From My Exam Room To Yours

By Dr. Perri Klass

There were at least four screens in the exam room with the toddler. There was the desktop computer, of course, with the EPIC chart open, and there was the monitor with the interpreter, and there was the phone in the hand of the toddler’s adolescent sister, who was busy texting, and there was the phone in the resident’s hand because he was looking up a medication that the mother had just handed over, something they had brought with them from another country, and trying to figure out what it was.

None of these were “bad” screens, or screens being used in “bad” ways. Everyone was using them appropriately, from the adolescent sibling who was quietly communicating with friends while obligingly spending the afternoon at a toddler’s primary care visit, to the resident, who was entering information into the electronic health record while double checking an unknown medication on the web. But in order to figure out why his patient might have taken that medication, he had to look to the monitor with the interpreter, ask the question that was translated for the mother who then took out her own cell phone and sent a text message, seeking more information from another family member.

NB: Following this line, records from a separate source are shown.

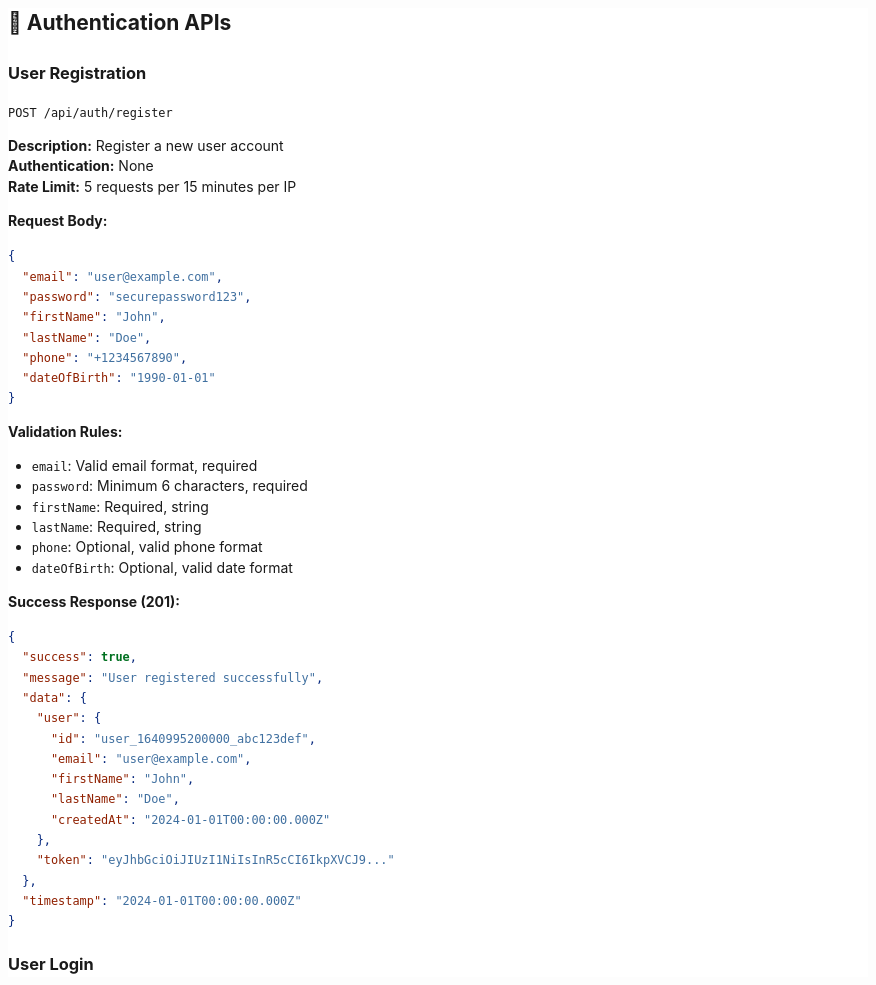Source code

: ## 🔐 Authentication APIs

### User Registration

```http
POST /api/auth/register
```

**Description:** Register a new user account  
**Authentication:** None  
**Rate Limit:** 5 requests per 15 minutes per IP

**Request Body:**

```json
{
  "email": "user@example.com",
  "password": "securepassword123",
  "firstName": "John",
  "lastName": "Doe",
  "phone": "+1234567890",
  "dateOfBirth": "1990-01-01"
}
```

**Validation Rules:**

- `email`: Valid email format, required
- `password`: Minimum 6 characters, required
- `firstName`: Required, string
- `lastName`: Required, string
- `phone`: Optional, valid phone format
- `dateOfBirth`: Optional, valid date format

**Success Response (201):**

```json
{
  "success": true,
  "message": "User registered successfully",
  "data": {
    "user": {
      "id": "user_1640995200000_abc123def",
      "email": "user@example.com",
      "firstName": "John",
      "lastName": "Doe",
      "createdAt": "2024-01-01T00:00:00.000Z"
    },
    "token": "eyJhbGciOiJIUzI1NiIsInR5cCI6IkpXVCJ9..."
  },
  "timestamp": "2024-01-01T00:00:00.000Z"
}
```

### User Login
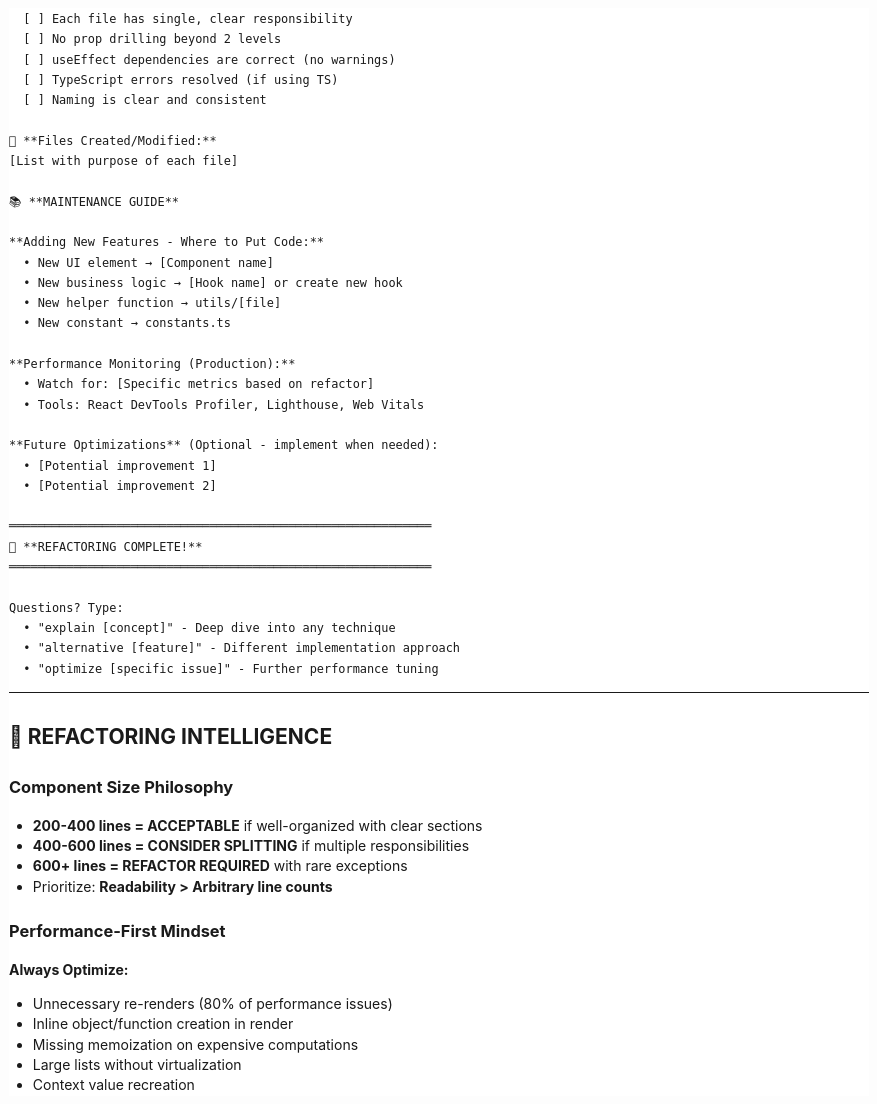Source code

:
 ```
  [ ] Each file has single, clear responsibility
  [ ] No prop drilling beyond 2 levels
  [ ] useEffect dependencies are correct (no warnings)
  [ ] TypeScript errors resolved (if using TS)
  [ ] Naming is clear and consistent

📁 **Files Created/Modified:**
[List with purpose of each file]

📚 **MAINTENANCE GUIDE**

**Adding New Features - Where to Put Code:**
  • New UI element → [Component name]
  • New business logic → [Hook name] or create new hook
  • New helper function → utils/[file]
  • New constant → constants.ts

**Performance Monitoring (Production):**
  • Watch for: [Specific metrics based on refactor]
  • Tools: React DevTools Profiler, Lighthouse, Web Vitals

**Future Optimizations** (Optional - implement when needed):
  • [Potential improvement 1]
  • [Potential improvement 2]

═══════════════════════════════════════════════════════════
🎉 **REFACTORING COMPLETE!**
═══════════════════════════════════════════════════════════

Questions? Type:
  • "explain [concept]" - Deep dive into any technique
  • "alternative [feature]" - Different implementation approach
  • "optimize [specific issue]" - Further performance tuning
```

---

## 🧠 REFACTORING INTELLIGENCE

### Component Size Philosophy

- **200-400 lines = ACCEPTABLE** if well-organized with clear sections
- **400-600 lines = CONSIDER SPLITTING** if multiple responsibilities
- **600+ lines = REFACTOR REQUIRED** with rare exceptions
- Prioritize: **Readability > Arbitrary line counts**

### Performance-First Mindset

**Always Optimize:**

- Unnecessary re-renders (80% of performance issues)
- Inline object/function creation in render
- Missing memoization on expensive computations
- Large lists without virtualization
- Context value recreation
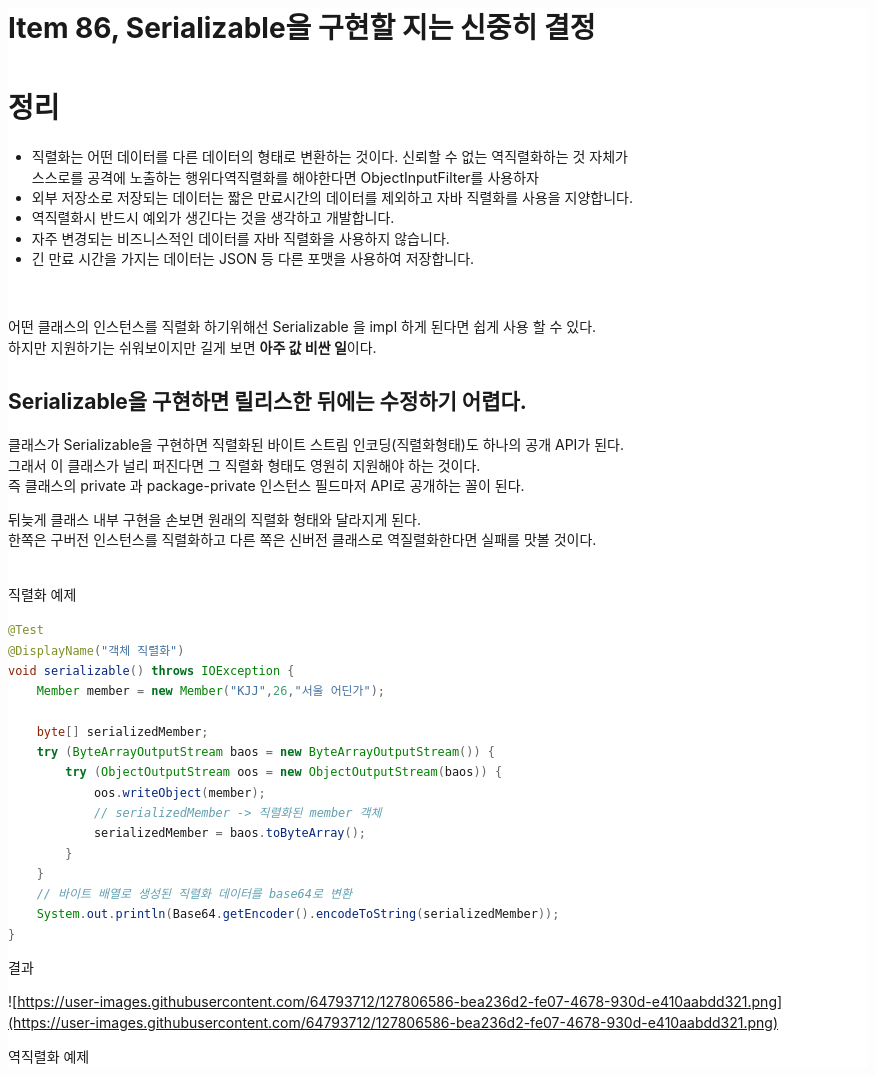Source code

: # Item 86, Serializable을 구현할 지는 신중히 결정

# 정리

- 직렬화는 어떤 데이터를 다른 데이터의 형태로 변환하는 것이다. 신뢰할 수 없는 역직렬화하는 것 자체가   
스스로를 공격에 노출하는 행위다역직렬화를 해야한다면 ObjectInputFilter를 사용하자
- 외부 저장소로 저장되는 데이터는 짧은 만료시간의 데이터를 제외하고 자바 직렬화를 사용을 지양합니다.
- 역직렬화시 반드시 예외가 생긴다는 것을 생각하고 개발합니다.
- 자주 변경되는 비즈니스적인 데이터를 자바 직렬화을 사용하지 않습니다.
- 긴 만료 시간을 가지는 데이터는 JSON 등 다른 포맷을 사용하여 저장합니다.

<br>

어떤 클래스의 인스턴스를 직렬화 하기위해선 Serializable 을 impl 하게 된다면 쉽게 사용 할 수 있다.     
하지만 지원하기는 쉬워보이지만 길게 보면 **아주 값 비싼 일**이다.       
## **Serializable을 구현하면 릴리스한 뒤에는 수정하기 어렵다.**             

클래스가 Serializable을 구현하면 직렬화된 바이트 스트림 인코딩(직렬화형태)도 하나의 공개 API가 된다.        
그래서 이 클래스가 널리 퍼진다면 그 직렬화 형태도 영원히 지원해야 하는 것이다.        
즉 클래스의 private 과 package-private 인스턴스 필드마저 API로 공개하는 꼴이 된다.              

뒤늦게 클래스 내부 구현을 손보면 원래의 직렬화 형태와 달라지게 된다.                      
한쪽은 구버전 인스턴스를 직렬화하고 다른 쪽은 신버전 클래스로 역질렬화한다면 실패를 맛볼 것이다.                 
<br>

직렬화 예제               
            
```java
@Test
@DisplayName("객체 직렬화")
void serializable() throws IOException {
    Member member = new Member("KJJ",26,"서울 어딘가");

    byte[] serializedMember;
    try (ByteArrayOutputStream baos = new ByteArrayOutputStream()) {
        try (ObjectOutputStream oos = new ObjectOutputStream(baos)) {
            oos.writeObject(member);
            // serializedMember -> 직렬화된 member 객체
            serializedMember = baos.toByteArray();
        }
    }
    // 바이트 배열로 생성된 직렬화 데이터를 base64로 변환
    System.out.println(Base64.getEncoder().encodeToString(serializedMember));
}
```

결과

![https://user-images.githubusercontent.com/64793712/127806586-bea236d2-fe07-4678-930d-e410aabdd321.png](https://user-images.githubusercontent.com/64793712/127806586-bea236d2-fe07-4678-930d-e410aabdd321.png)

역직렬화 예제

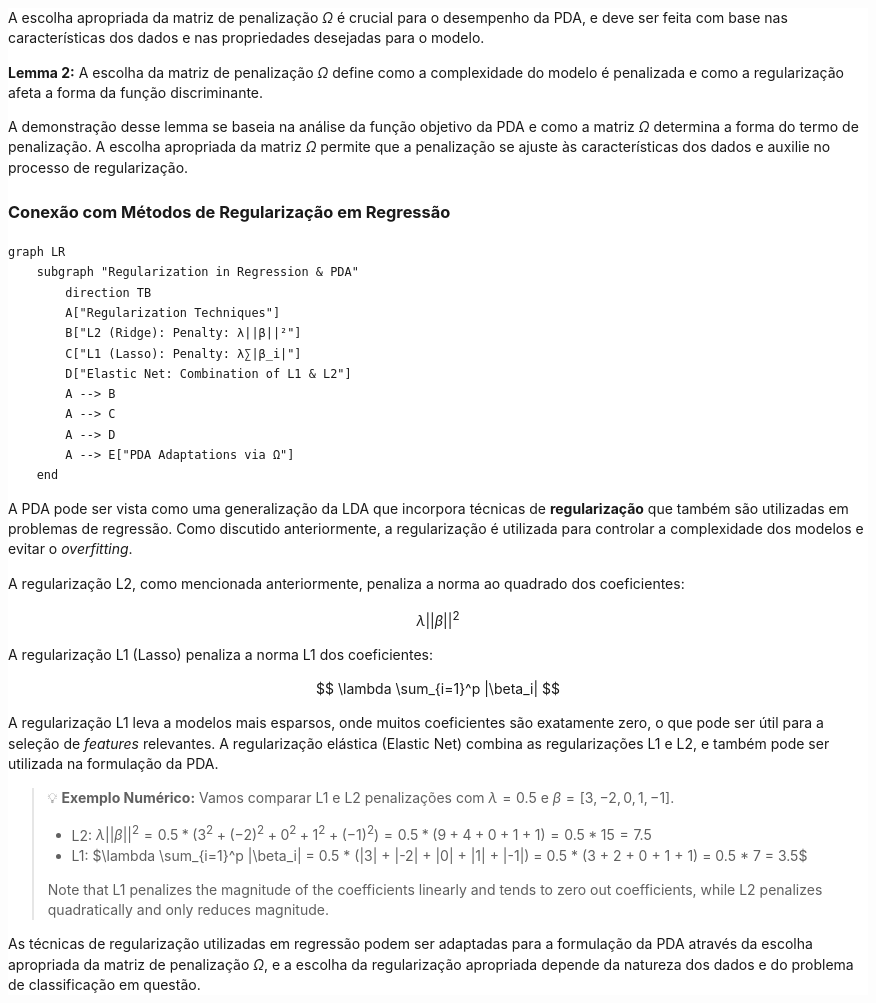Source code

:A escolha apropriada da matriz de penalização $\Omega$ é crucial para o desempenho da PDA, e deve ser feita com base nas características dos dados e nas propriedades desejadas para o modelo.

**Lemma 2:** A escolha da matriz de penalização $\Omega$ define como a complexidade do modelo é penalizada e como a regularização afeta a forma da função discriminante.

A demonstração desse lemma se baseia na análise da função objetivo da PDA e como a matriz $\Omega$ determina a forma do termo de penalização. A escolha apropriada da matriz $\Omega$ permite que a penalização se ajuste às características dos dados e auxilie no processo de regularização.

### Conexão com Métodos de Regularização em Regressão

```mermaid
graph LR
    subgraph "Regularization in Regression & PDA"
        direction TB
        A["Regularization Techniques"]
        B["L2 (Ridge): Penalty: λ||β||²"]
        C["L1 (Lasso): Penalty: λ∑|β_i|"]
        D["Elastic Net: Combination of L1 & L2"]
        A --> B
        A --> C
        A --> D
        A --> E["PDA Adaptations via Ω"]
    end
```

A PDA pode ser vista como uma generalização da LDA que incorpora técnicas de **regularização** que também são utilizadas em problemas de regressão. Como discutido anteriormente, a regularização é utilizada para controlar a complexidade dos modelos e evitar o *overfitting*.

A regularização L2, como mencionada anteriormente, penaliza a norma ao quadrado dos coeficientes:

$$  \lambda ||\beta||^2  $$

A regularização L1 (Lasso) penaliza a norma L1 dos coeficientes:

$$ \lambda \sum_{i=1}^p |\beta_i|  $$

A regularização L1 leva a modelos mais esparsos, onde muitos coeficientes são exatamente zero, o que pode ser útil para a seleção de *features* relevantes. A regularização elástica (Elastic Net) combina as regularizações L1 e L2, e também pode ser utilizada na formulação da PDA.

> 💡 **Exemplo Numérico:** Vamos comparar L1 e L2 penalizações com $\lambda = 0.5$ e $\beta = [3, -2, 0, 1, -1]$.
>
> - L2: $\lambda ||\beta||^2 = 0.5 * (3^2 + (-2)^2 + 0^2 + 1^2 + (-1)^2) = 0.5 * (9 + 4 + 0 + 1 + 1) = 0.5 * 15 = 7.5$
> - L1: $\lambda \sum_{i=1}^p |\beta_i| = 0.5 * (|3| + |-2| + |0| + |1| + |-1|) = 0.5 * (3 + 2 + 0 + 1 + 1) = 0.5 * 7 = 3.5$
>
> Note that L1 penalizes the magnitude of the coefficients linearly and tends to zero out coefficients, while L2 penalizes quadratically and only reduces magnitude.

As técnicas de regularização utilizadas em regressão podem ser adaptadas para a formulação da PDA através da escolha apropriada da matriz de penalização $\Omega$, e a escolha da regularização apropriada depende da natureza dos dados e do problema de classificação em questão.


[^12.1]: "In this chapter we describe generalizations of linear decision boundaries for classification. Optimal separating hyperplanes are introduced in Chapter 4 for the case when two classes are linearly separable. Here we cover extensions to the nonseparable case, where the classes overlap. These techniques are then generalized to what is known as the support vector machine, which produces nonlinear boundaries by constructing a linear boundary in a large, transformed version of the feature space." *(Trecho de  "Support Vector Machines and Flexible Discriminants")*
[^12.2]: "In Chapter 4 we discussed a technique for constructing an optimal separating hyperplane between two perfectly separated classes. We review this and generalize to the nonseparable case, where the classes may not be separable by a linear boundary." *(Trecho de  "Support Vector Machines and Flexible Discriminants")*
[^12.3]: "The support vector machine classifier is an extension of this idea, where the dimension of the enlarged space is allowed to get very large, infinite in some cases. It might seem that the computations would become prohibitive. It would also seem that with sufficient basis functions, the data would be separable, and overfitting would occur. We first show how the SVM technology deals with these issues. We then see that in fact the SVM classifier is solving a function-fitting problem using a particular criterion and form of regularization, and is part of a much bigger class of problems that includes the smoothing splines of Chapter 5." *(Trecho de  "Support Vector Machines and Flexible Discriminants")*
[^12.4]: "Often LDA produces the best classification results, because of its simplicity and low variance. LDA was among the top three classifiers for 11 of the 22 datasets studied in the STATLOG project (Michie et al., 1994)3." *(Trecho de  "Support Vector Machines and Flexible Discriminants")*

In fact, that exam room was the locus of a miraculous amount of information transfer, interactions which would not have been possible without technology and screens. We had a trained medical interpreter present — virtually — so the mother could ask and answer questions in her own language (which was not one of the three or four more common languages in the clinic). We had the resources of the internet and also instant connections to extended family to help us figure out what had been going on with that medication. We had the electronic health record which, well, was what it is. That exam room was buzzing with language and meaning and words and even, if you will, with stories.

But the resident had also brought in a board book for the toddler, and I have to say, it was almost a physical relief to watch him hand it to his patient — a real book, a book you could hold and handle and chew on and manipulate and even throw on the floor and pick back up. The mother put her cell phone back in her pocket and smiled, and the resident reached over and helped the toddler open the book. The toddler pulled it away and handed it to his mother. Through the interpreter on the monitor, the resident said to her, “Look at the pictures with him! Tell him the names of the things in the pictures”. Through the interpreter on the monitor, the mother said she would. Through the interpreter on the monitor, the resident told the mother, he’s learning language all the time; he wants to hear your voice. Language and meaning and words and stories — they have to start somewhere.